News |Natascha Süder Happelmann represents Germany at the Biennale di Venezia 2019
Sculptor and Villa Aurora Fellow Natascha Sadr Haghighian will represent Germany at the 58th Venice Biennale under the pseudonym Natascha Süder Happelmann. Franciska Zólyom, curator of the German Pavilion 2019, announced the collaboration with the artist on Thursday.
Natascha Süder Happelmann, the pseudonym is part of the artistic concept, is an important voice in the contemporary art world. "In her work she unfolds the poetic, imaginary and critical potential of art. It stands for an artistic positioning that not only analyzes or comments on aesthetic and scientific concepts, social or political conditions, but also actively changes them and re-establishes their role understanding and their behavior for the respective process", it says in the explanatory statement for their selection. Since 2014 Happelmann holds the professorship of sculpture (thinking as body, shape, form, formation) at the HfK Bremen.
For the contribution in the German Pavilion 2019 Happelmann works with her personal spokeswoman Helene Duldung. Happelman has adapted her name to the special task at the Kunstbiennale. The artist has evaluated a collection of names she has been using for the last thirty years. After careful consideration of the available variants, which came about through auto-correction and absenteeism on the part of public authorities, she chose the appropriate name Natascha Süder Happelmann with the help of algorithmic parameters and societal protocols: an optimal form of integration.

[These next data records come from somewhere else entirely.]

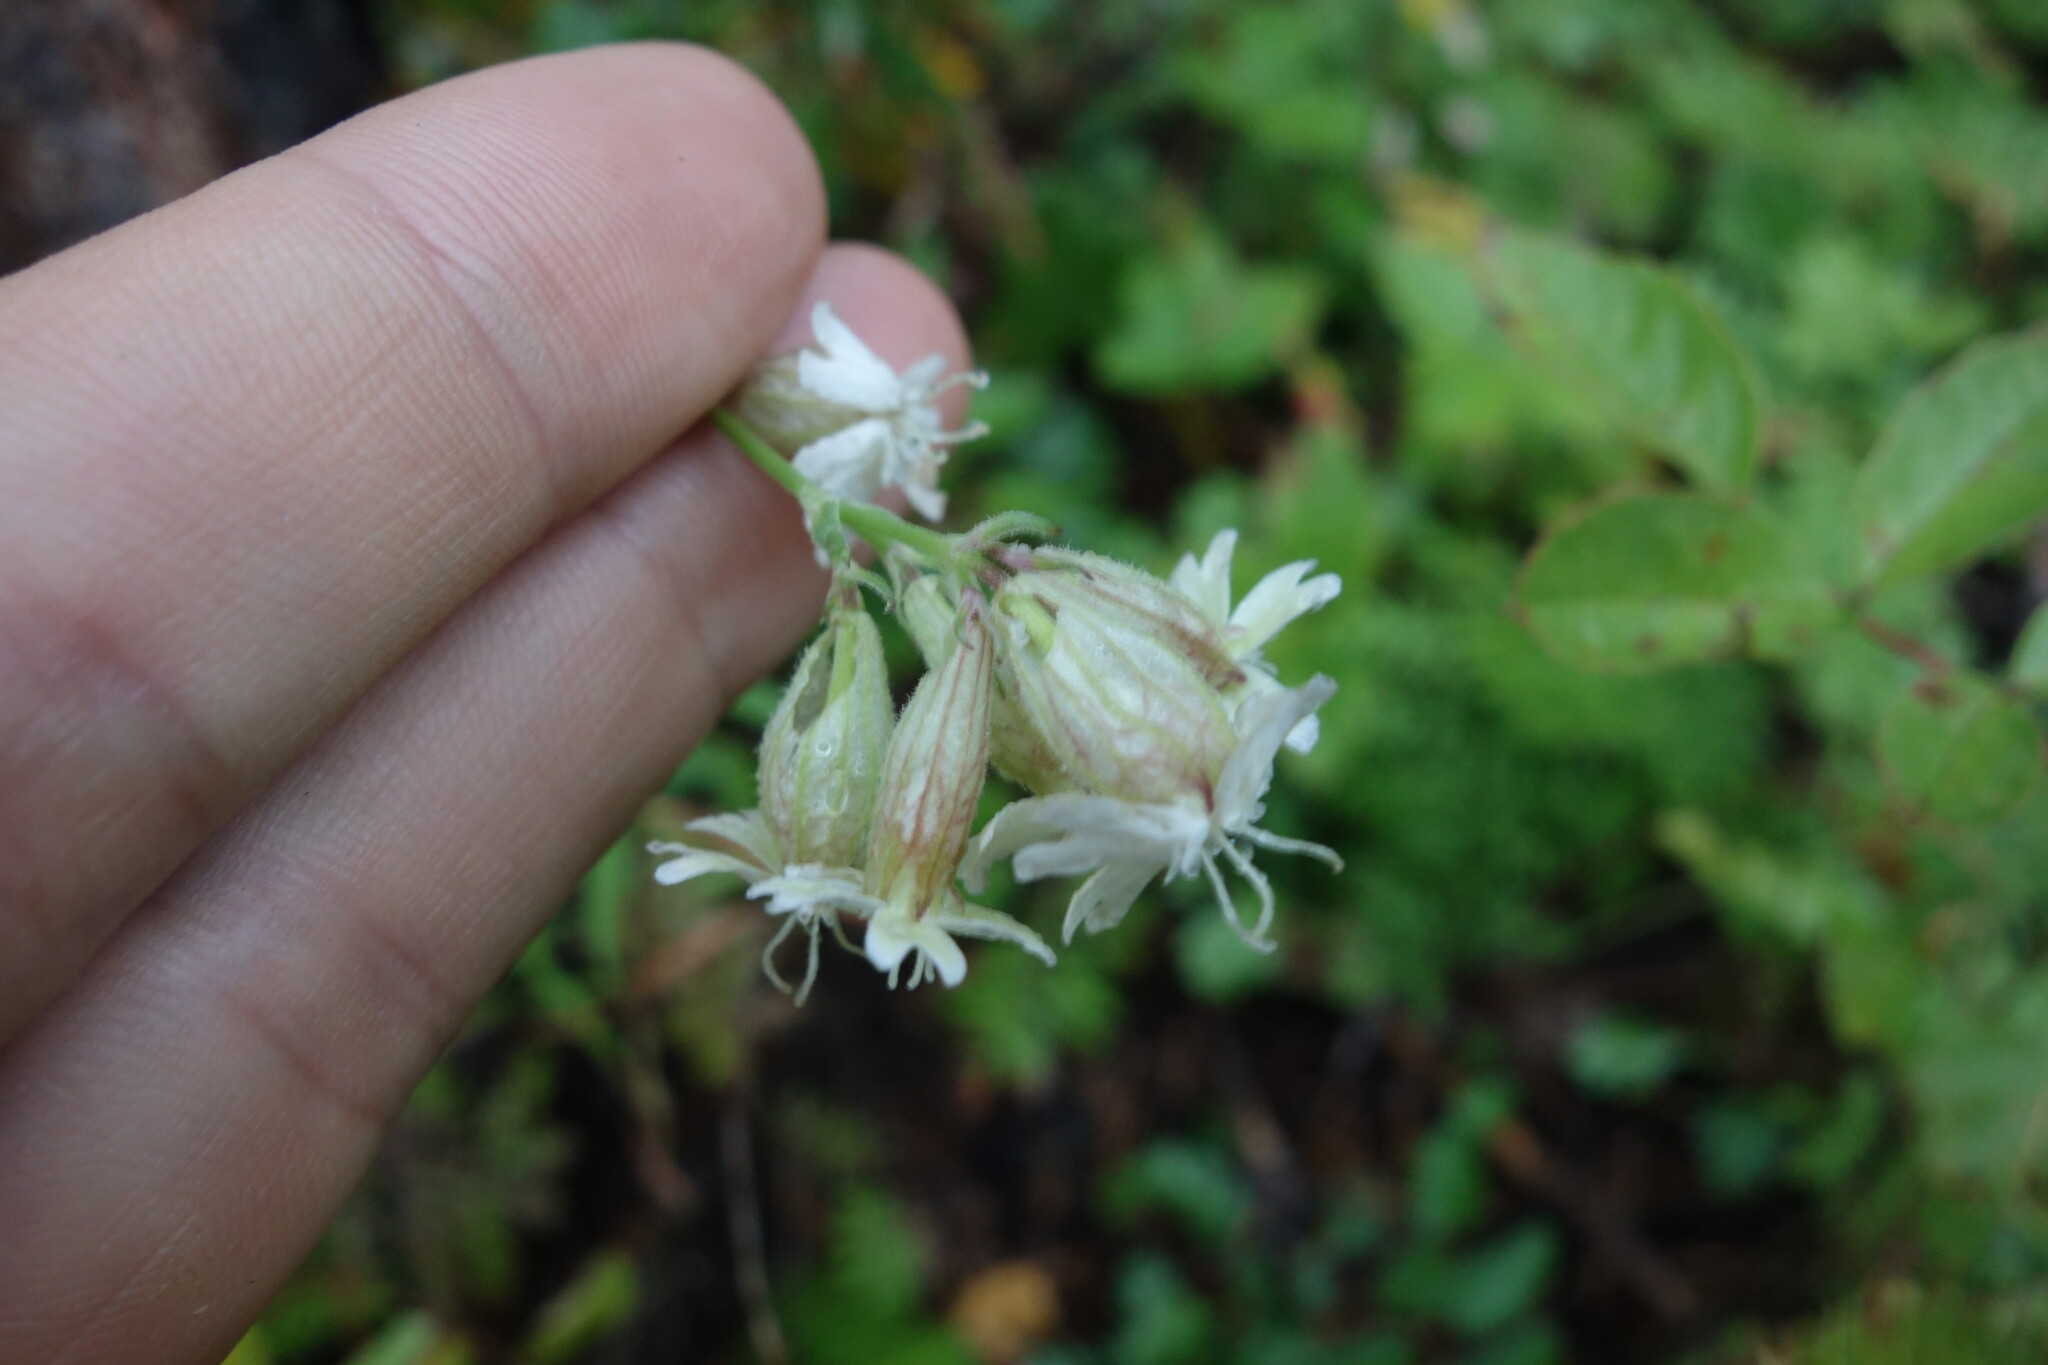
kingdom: Plantae
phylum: Tracheophyta
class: Magnoliopsida
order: Caryophyllales
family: Caryophyllaceae
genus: Silene
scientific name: Silene amoena
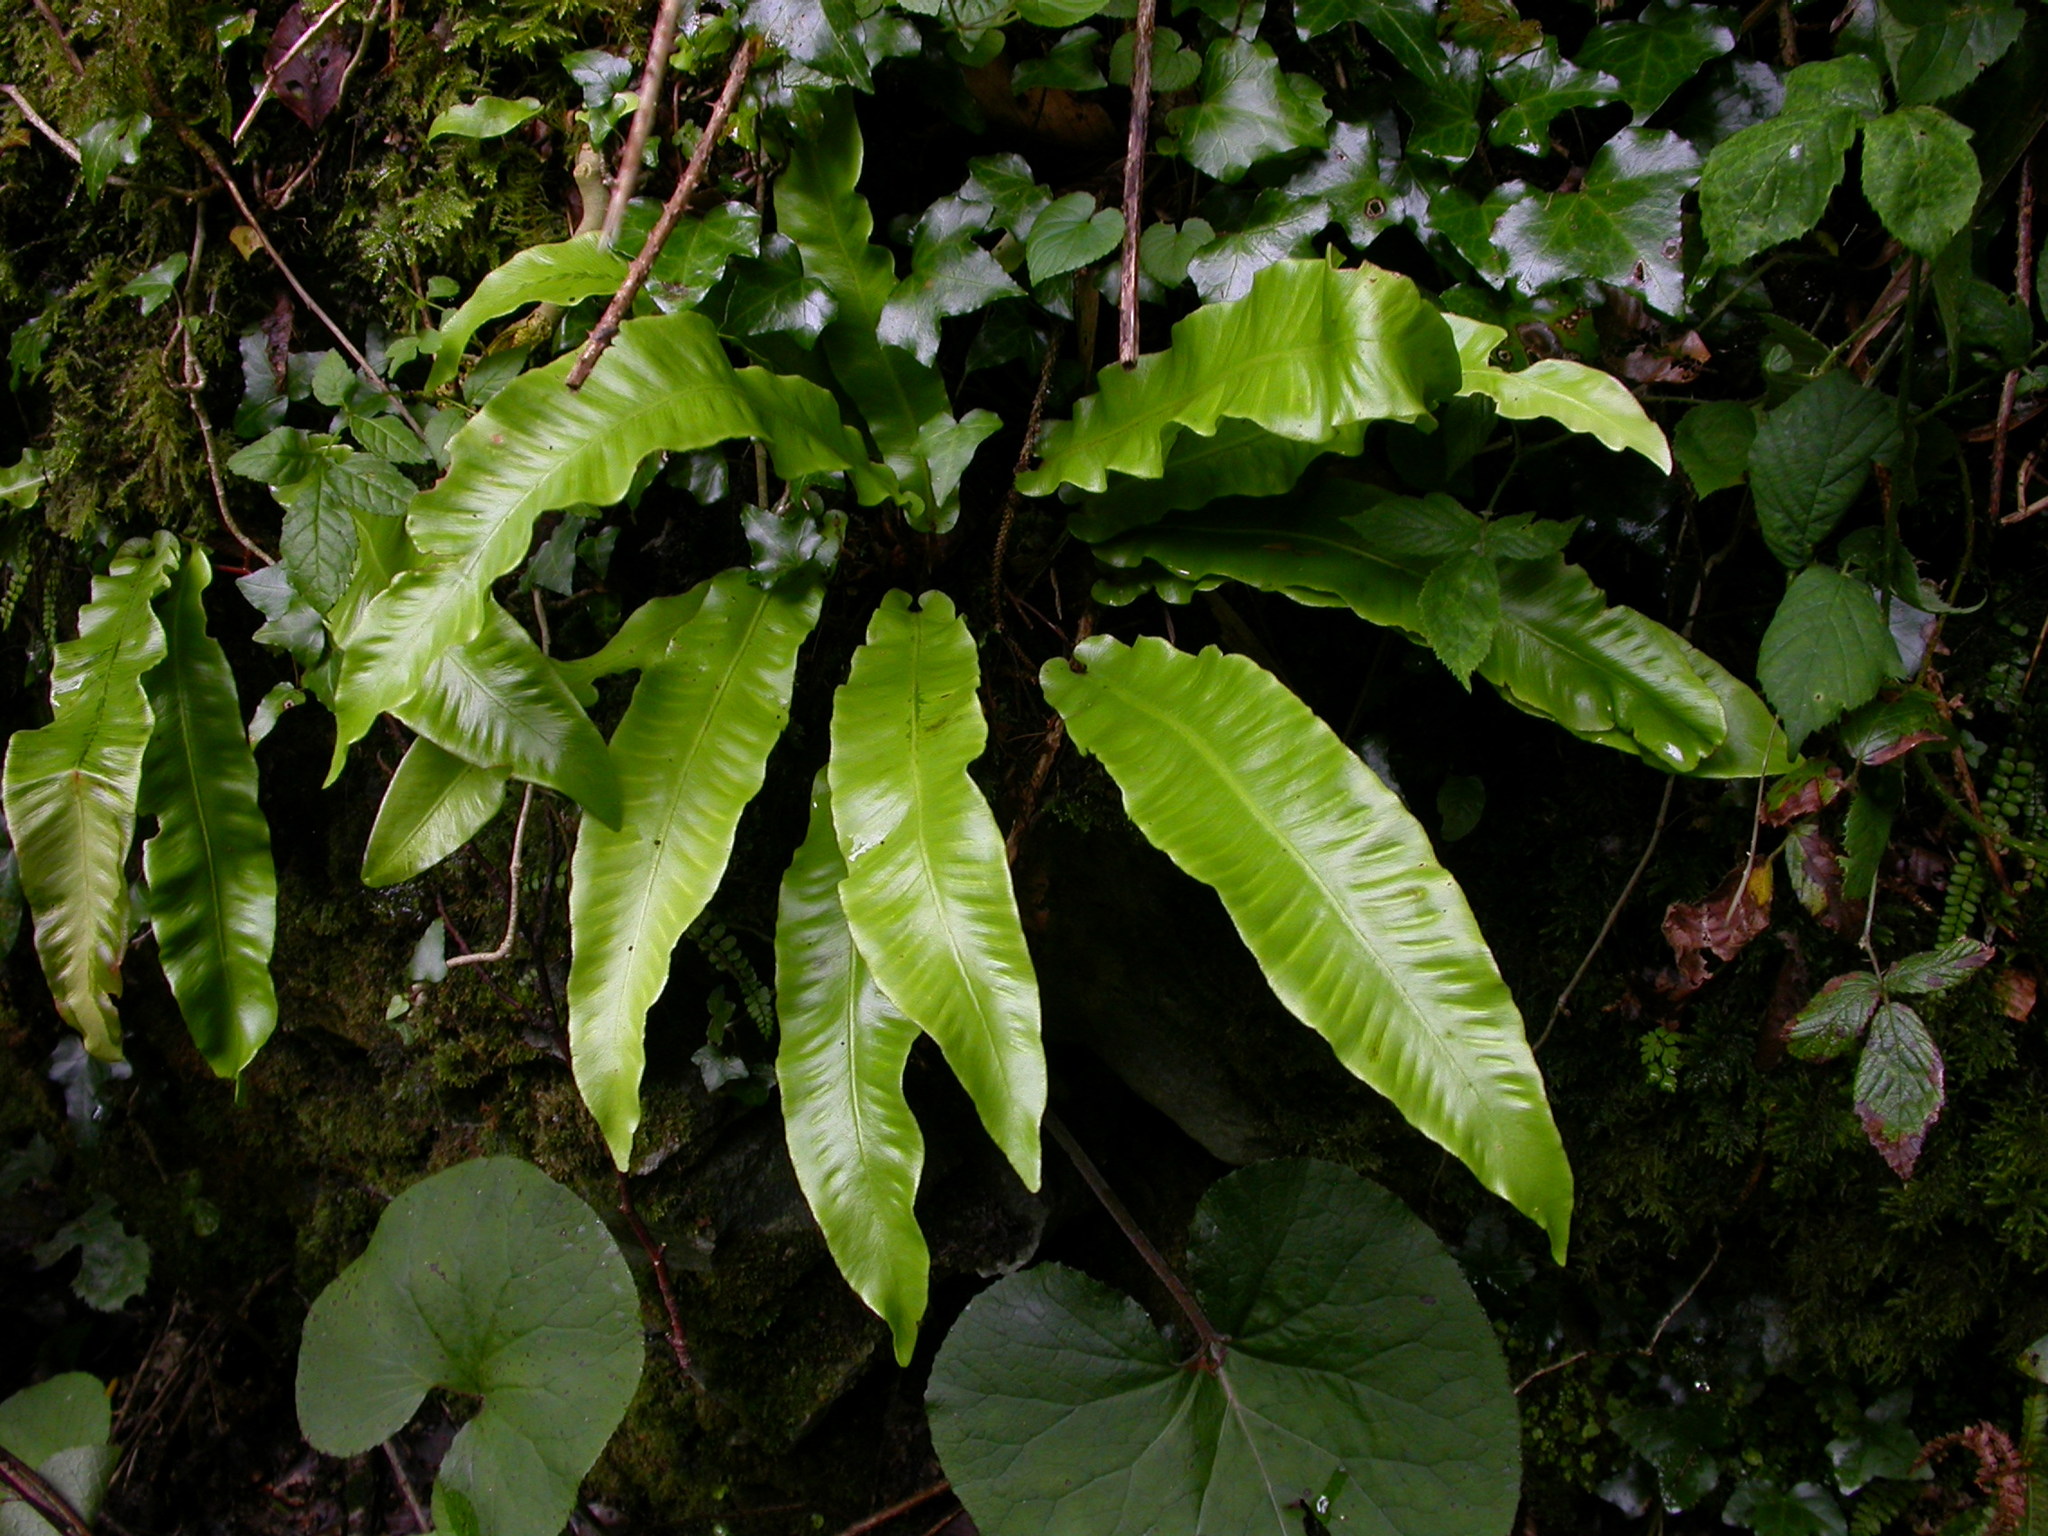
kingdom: Plantae
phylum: Tracheophyta
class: Polypodiopsida
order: Polypodiales
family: Aspleniaceae
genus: Asplenium
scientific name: Asplenium scolopendrium
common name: Hart's-tongue fern
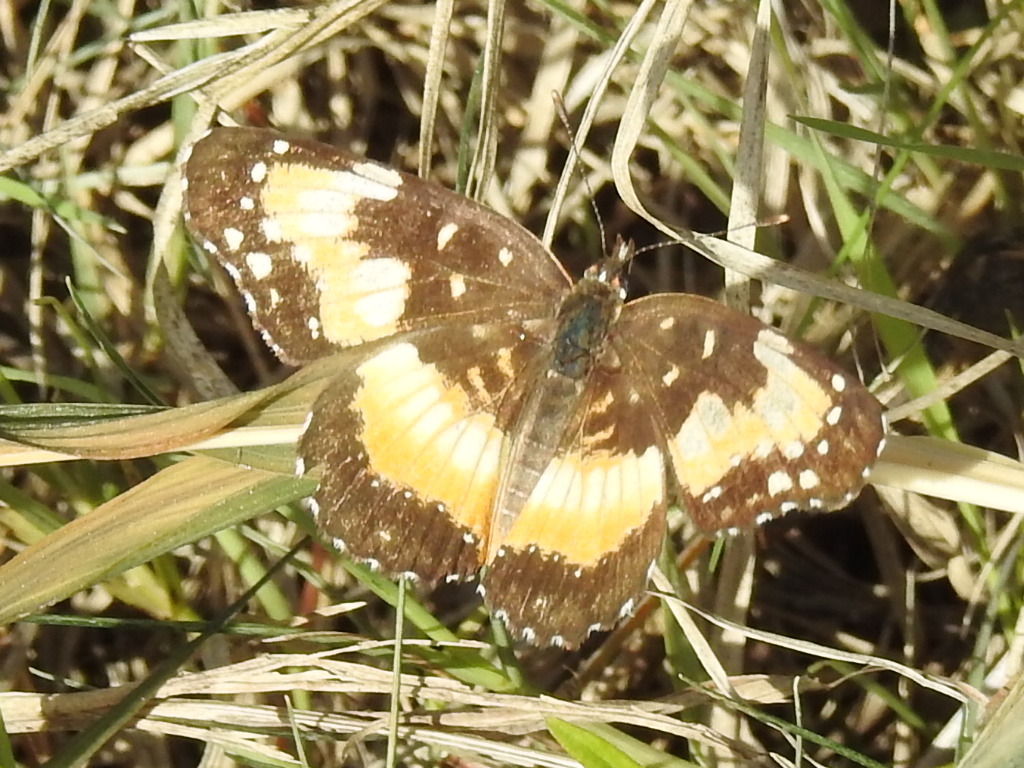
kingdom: Animalia
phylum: Arthropoda
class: Insecta
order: Lepidoptera
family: Nymphalidae
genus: Chlosyne
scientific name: Chlosyne lacinia
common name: Bordered patch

The release of the artist subject from representative roles or political instrumentalizations is always part of the artistic practice of Natascha Süder Happelmann. Already with the CV exchange bioswop.net founded by the artists in 2004, concepts such as identity, representation, fact and self are being put to negotiation and the fetish >artist biography< has been undermined.
Natascha Süder Happelmann works predominantly installatively and performatively as well as with text and sound. As an individual or collective artistic position, she allows her practice to be incorporated into political and social processes repeatedly. In doing so, she thematizes the activist aspect of artistic work and re-measures the conditions and spaces for aesthetic research and artistic action.